> **What to do**
(a) Decide whether each statement below agrees with the passage on Arguments that Count. Answer yes or no for each, and quote the words of the passage that decide it.
(i) Slayton compares physicists with chemists.
(ii) The book draws on interviews.
(iii) A new repertoire can make long-neglected risks visible.
(b) Write the next part of the passage on Arguments that Count, continuing after its final sentence.

In a rapidly changing world, we rely upon experts to assess the promise and risks of new technology. But how do these experts make sense of a highly uncertain future? In Arguments that Count, Rebecca Slayton offers an important new perspective. Drawing on new historical documents and interviews as well as perspectives in science and technology studies, she provides an original account of how scientists came to terms with the unprecedented threat of nuclear-armed intercontinental ballistic missiles (ICBMs). She compares how two different professional communities -- physicists and computer scientists -- constructed arguments about the risks of missile defense, and how these arguments changed over time. Slayton shows that our understanding of technological risks is shaped by disciplinary repertoires -- the codified knowledge and mathematical rules that experts use to frame new challenges. And, significantly, a new repertoire can bring long-neglected risks into clear view.

> **Supplied records**
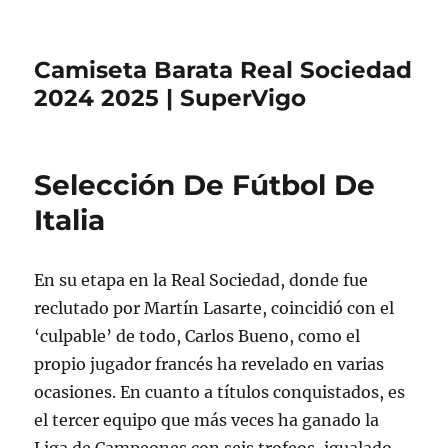
Camiseta Barata Real Sociedad
2024 2025 | SuperVigo
Selección De Fútbol De
Italia
En su etapa en la Real Sociedad, donde fue
reclutado por Martín Lasarte, coincidió con el
‘culpable’ de todo, Carlos Bueno, como el
propio jugador francés ha revelado en varias
ocasiones. En cuanto a títulos conquistados, es
el tercer equipo que más veces ha ganado la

> **Answers given**
(a)
(i) No: "two different professional communities -- physicists and computer scientists"
(ii) Yes: "Drawing on new historical documents and interviews"
(iii) Yes: "a new repertoire can bring long-neglected risks into clear view"

(b)
In the 1950s, scientists recognized that high-speed computers would be needed to cope with the unprecedented speed of ICBMs. But the nation's elite science advisors had no way to analyze the risks of computers so used physics to assess what they could: radar and missile performance. Only decades later, after establishing computing as a science, were advisors able to analyze authoritatively the risks associated with complex software -- most notably, the risk of a catastrophic failure. As we continue to confront new threats, including that of cyber attack, Slayton offers valuable insight into how different kinds of expertise can limit or expand our capacity to address novel technological risks.
About the Author
Rebecca Slayton is a Lecturer in Public Policy and Junior Faculty Fellow at the Center for International Security and Cooperation at Stanford University.